France-based Gemalto today announced it has been hired by U.S. merchant group MCX to build the group's mobile wallet, which will support payment and other mobile-commerce applications.
It’s one of the first announcements of a contract award by MCX, or the Merchant Customer Exchange, which was founded last year by such major U.S. retailers as Wal-Mart, Target, Best Buy and 7-Eleven. All told, more than 30 merchants have joined the group, including department store, supermarket, convenience store and gasoline retail chains.
The Gemalto announcement does not say when the group will launch its much-anticipated mobile wallet, and MCX has yet to disclose a target date.
“I don’t know what the final rollout plans for MCX and the members, but what Gemalto is offering here is basically a wallet software and development kit so MCX and their retailer members will be able to embed this wallet functionality with their own applications,” Winston Yeo, vice president for mobile financial services at Gemalto, told NFC Times. “Basically, we provide this option to actually adapt to each merchant’s strategy and business requirements.”
He declined to be more specific. But MCX leaders, including a representative from Wal-Mart, speaking at a conference last fall indicated that each merchant member could introduce MCX-enabled payments and other wallet services in their apps or could use an MCX wallet app by itself.

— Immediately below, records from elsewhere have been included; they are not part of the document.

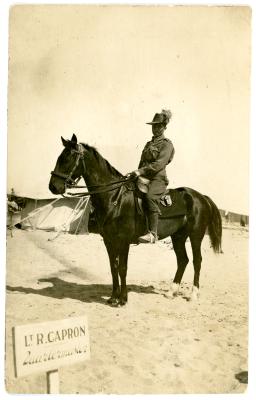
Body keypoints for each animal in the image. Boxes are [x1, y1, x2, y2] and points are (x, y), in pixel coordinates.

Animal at [49, 134, 221, 306]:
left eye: (68, 158)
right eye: (59, 157)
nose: (53, 187)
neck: (114, 197)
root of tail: (201, 197)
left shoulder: (123, 240)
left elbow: (122, 269)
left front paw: (123, 299)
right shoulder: (109, 240)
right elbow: (113, 267)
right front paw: (113, 297)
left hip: (195, 236)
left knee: (197, 261)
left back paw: (193, 294)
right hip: (178, 236)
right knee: (182, 260)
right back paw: (171, 292)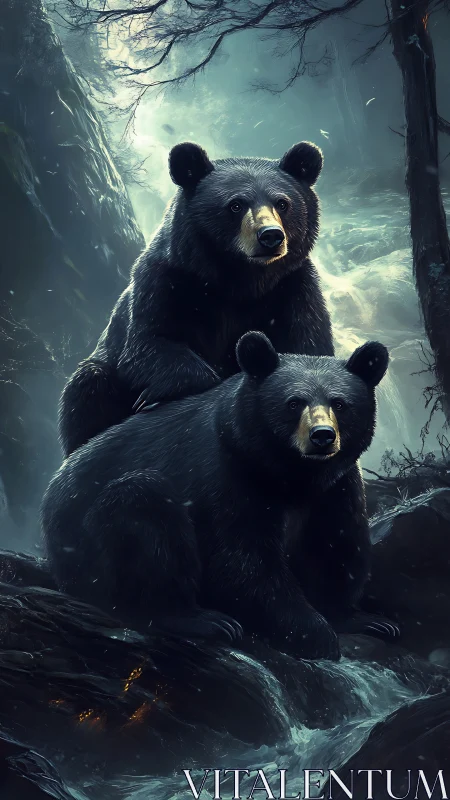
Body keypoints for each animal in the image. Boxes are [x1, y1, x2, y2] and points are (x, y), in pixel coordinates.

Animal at [42, 331, 393, 662]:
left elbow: (336, 543)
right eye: (294, 403)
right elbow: (242, 559)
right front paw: (316, 634)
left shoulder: (336, 487)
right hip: (88, 548)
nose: (322, 436)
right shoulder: (226, 471)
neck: (292, 474)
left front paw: (364, 620)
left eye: (340, 403)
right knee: (142, 508)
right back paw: (200, 619)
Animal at [59, 140, 334, 457]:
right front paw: (153, 397)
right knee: (87, 386)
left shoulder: (294, 288)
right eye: (235, 204)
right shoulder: (165, 279)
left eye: (282, 203)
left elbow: (310, 346)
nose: (270, 236)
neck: (240, 281)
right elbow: (150, 342)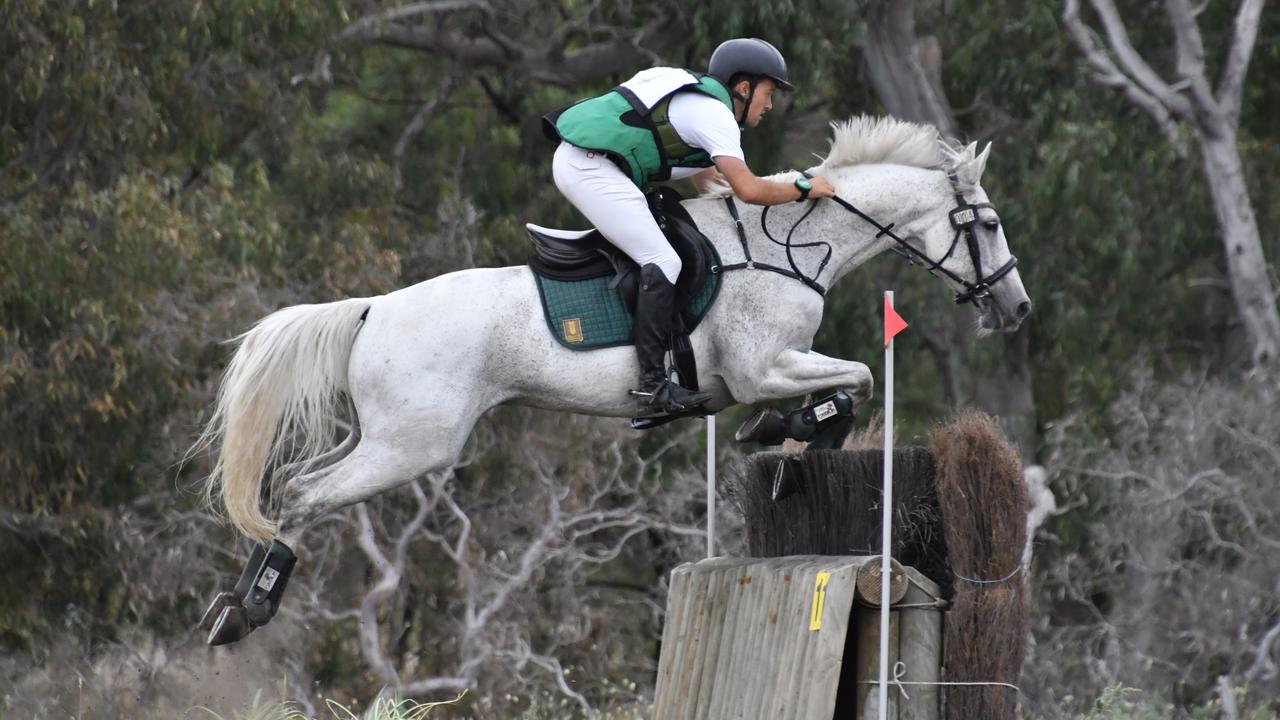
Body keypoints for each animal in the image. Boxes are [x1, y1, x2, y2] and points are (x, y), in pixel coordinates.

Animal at [197, 114, 1029, 640]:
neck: (788, 244)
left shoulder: (768, 369)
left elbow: (847, 382)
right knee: (303, 497)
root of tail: (373, 308)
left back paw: (234, 606)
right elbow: (855, 378)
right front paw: (795, 432)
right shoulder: (761, 367)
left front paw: (788, 434)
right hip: (413, 445)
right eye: (988, 225)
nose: (1016, 308)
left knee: (293, 484)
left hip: (382, 437)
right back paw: (250, 609)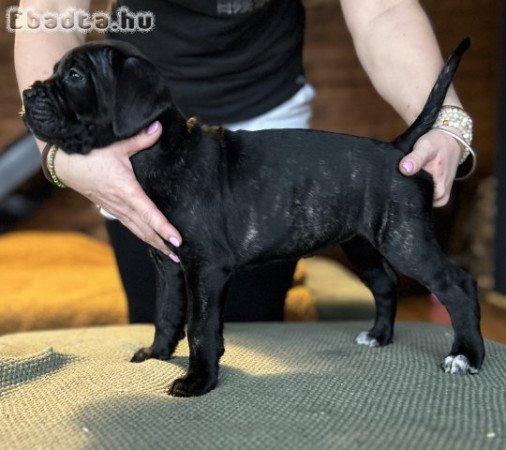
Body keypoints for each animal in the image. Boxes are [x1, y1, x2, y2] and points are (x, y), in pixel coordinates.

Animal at [22, 38, 482, 398]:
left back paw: (466, 355)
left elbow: (200, 326)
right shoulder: (168, 264)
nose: (27, 93)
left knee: (458, 285)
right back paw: (379, 336)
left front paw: (199, 381)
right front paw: (157, 354)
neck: (161, 151)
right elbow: (167, 313)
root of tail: (398, 149)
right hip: (363, 244)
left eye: (75, 76)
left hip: (405, 240)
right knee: (385, 284)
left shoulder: (206, 268)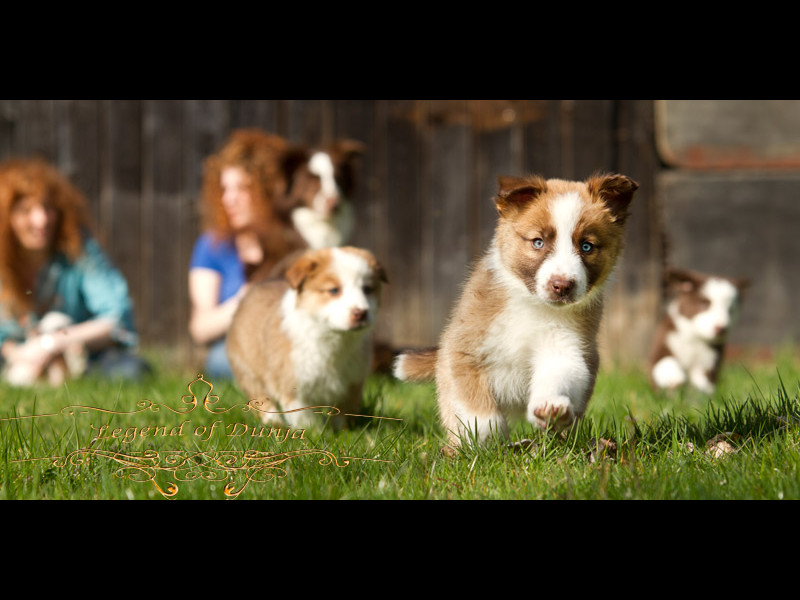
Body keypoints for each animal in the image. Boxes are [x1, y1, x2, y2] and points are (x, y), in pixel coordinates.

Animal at [225, 246, 388, 428]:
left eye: (367, 289)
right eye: (334, 290)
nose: (361, 313)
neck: (332, 337)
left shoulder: (352, 381)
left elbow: (343, 412)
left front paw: (343, 431)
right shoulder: (293, 384)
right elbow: (304, 416)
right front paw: (313, 432)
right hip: (247, 369)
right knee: (260, 396)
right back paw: (273, 422)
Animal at [394, 171, 636, 452]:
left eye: (586, 246)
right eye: (538, 242)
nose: (562, 286)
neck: (530, 304)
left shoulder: (566, 344)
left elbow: (559, 372)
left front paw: (550, 407)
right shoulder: (464, 351)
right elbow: (475, 406)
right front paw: (485, 437)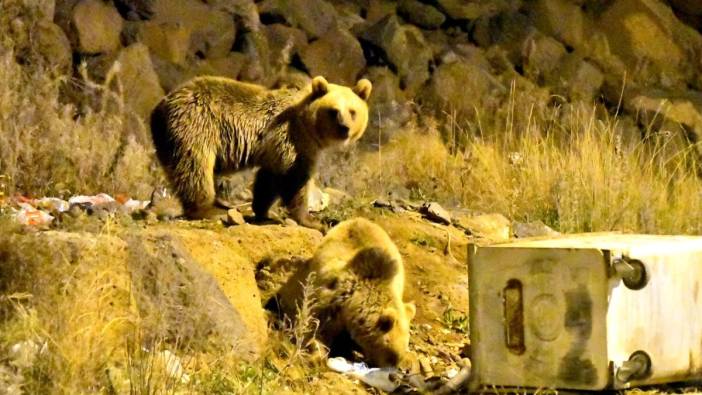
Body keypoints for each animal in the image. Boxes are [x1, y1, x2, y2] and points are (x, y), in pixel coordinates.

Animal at [149, 76, 374, 229]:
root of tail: (158, 108)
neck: (308, 126)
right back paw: (210, 209)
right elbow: (294, 179)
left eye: (352, 111)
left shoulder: (275, 148)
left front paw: (263, 210)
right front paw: (311, 220)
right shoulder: (293, 140)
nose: (344, 128)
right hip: (196, 125)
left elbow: (268, 179)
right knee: (195, 167)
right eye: (333, 111)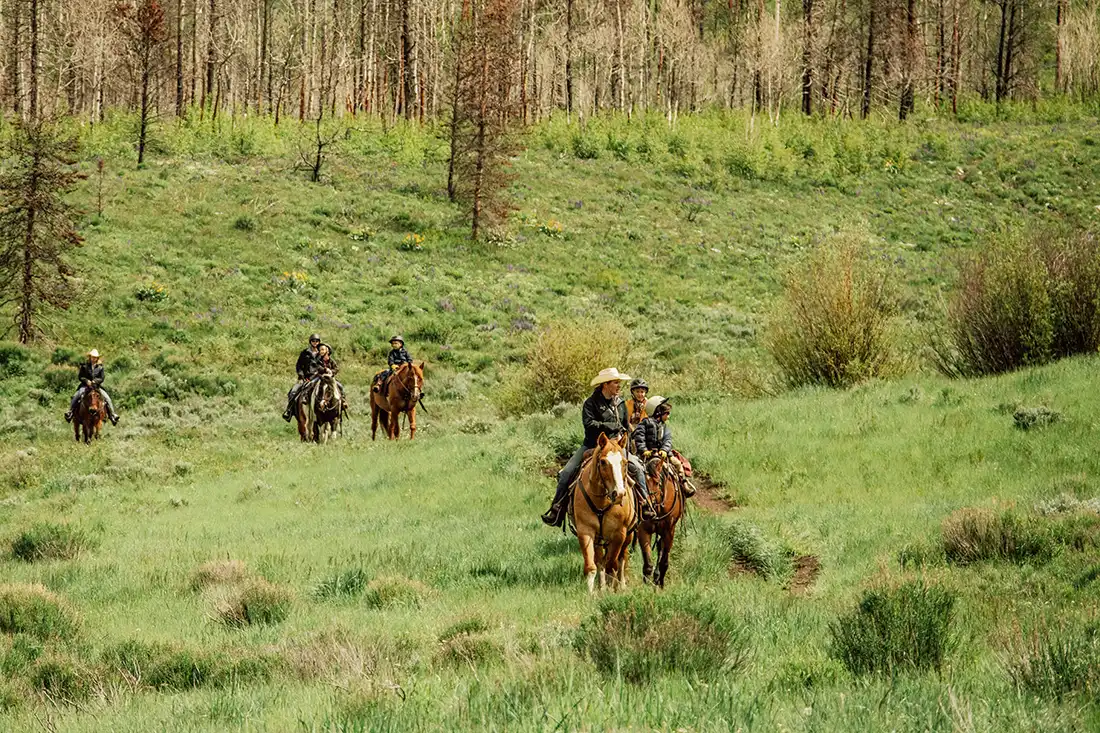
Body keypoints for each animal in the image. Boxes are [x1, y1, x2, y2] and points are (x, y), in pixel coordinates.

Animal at [567, 431, 638, 589]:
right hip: (599, 540)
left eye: (625, 463)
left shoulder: (619, 534)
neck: (601, 502)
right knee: (601, 560)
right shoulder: (586, 531)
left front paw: (613, 588)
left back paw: (621, 585)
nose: (619, 494)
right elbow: (592, 566)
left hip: (628, 535)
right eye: (604, 462)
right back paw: (603, 585)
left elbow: (613, 564)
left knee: (622, 558)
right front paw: (594, 591)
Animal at [638, 453, 677, 585]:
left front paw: (660, 584)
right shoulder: (643, 530)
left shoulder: (669, 532)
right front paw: (646, 583)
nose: (646, 510)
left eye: (656, 482)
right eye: (641, 482)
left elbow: (664, 562)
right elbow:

MCX in January disclosed that its wallet will initially support bar-code- and cloud-based technologies, “which will allow it to work on the broadest array of smartphones and at a wide range of merchant locations, where bar-code payments can be accepted without major new capital expenses,” said a statement from the group.
When asked if Gemalto’s selection by MCX to build the wallet indicates the merchant group wants to be ready to introduce NFC services in the future, Yeo referred the question to MCX. Gemalto is a major supplier of NFC technology, including trusted service management, and its mobile wallet platform is designed to work with its TSM.
A source told NFC Times earlier that that NFC has been on the roadmap for MCX, but it could be one to two years before the group adds the technology.
Yeo also declined to say when it got the contract from MCX or how long Gemalto has been working on the wallet.
When launched, the MCX mobile wallet would compete directly with those from the Isis joint venture, Google and possibly others involving Visa and MasterCard Worldwide. But in addition to declining to discuss its launch plans, MCX also has yet to name a chief executive officer.
Focused on Transaction Fees
It also remains to be seen what type of payments services the MCX merchants launch.
Most insiders agree that the main goal of the MCX initiative is to reduce payment transaction fees for member merchants.
Among the likely scenarios is for the merchants to issue private-label payment cards for the wallet, which don’t require as much security as open-loop credit and debit cards. Closed-loop payment could use bar codes, which are less secure than open-loop applications certified by Visa Inc., MasterCard Worldwide and other major payment schemes. The closed-loop Starbucks mobile payments service uses QR codes, for example.
MCX, however, has said it would be willing to partner with banks or other financial institutions.
But observers agree that one of the goals of the MCX initiative would be to help its member merchants exert pressure on Visa and MasterCard and big issuers to lower transaction fees.
A secondary goal of the MCX wallet is to keep a tighter control of consumer data. Some of the MCX merchants, such as Best Buy, have expressed fears in the past about such mobile-commerce players as Google collecting its customers data through its Google Wallet.
Gemalto in its announcement today noted that the wallet it is building for MCX would give consumers “access to a personalized payment experience integrated with merchant offers, promotions, loyalty and location-based services, which they will be able to use at many of the large retailers at which they regularly shop.”
High-Profile Contract
The contract win with the high-profile merchant group is a boost for Gemalto’s mobile wallet offer. Like other smart card, TSM and security vendors, such as Germany-based Giesecke & Devrient, Gemalto is branching out into mobile wallet software and platforms. The Gemalto offer includes user-interface software backed by a mobile-wallet server and a link to its TSM.
Other mobile-wallet suppliers, such as C-SAM, CorFire and Sequent Software, all based in the U.S., were also likely considered for the MCX wallet deal. C-SAM had earlier built a wallet for an internal test by MCX, NFC Times has learned.
C-SAM provides the wallet for the Isis joint venture, though Isis is having another company, U.S.-based Mutual Mobile, develop the second version of the wallet app, while Isis will continue to provide the wallet server, as NFC Times has reported. Gemalto serves as TSM for the NFC-enabled Isis wallet, now being tested in two cities.
C-SAM supplies wallets elsewhere, most not supporting NFC, except for the SmartWallet in Singapore launched last August by operator StarHub.
CorFire, the mobile-commerce unit of South Korea-based SK C&C, is providing mobile wallets to two German mobile operators, including Vodafone Germany, NFC Times has learned.
CorFire last October announced a deal to supply wallet software to Vodafone operators globally. It has also supplied TSM services for the Google Wallet with U.S.-based First Data.
Sequent, which bought the wallet software assets of U.S.-based Vivotech, recently announced it was supplying the wallet platform for Canadian bank CIBC.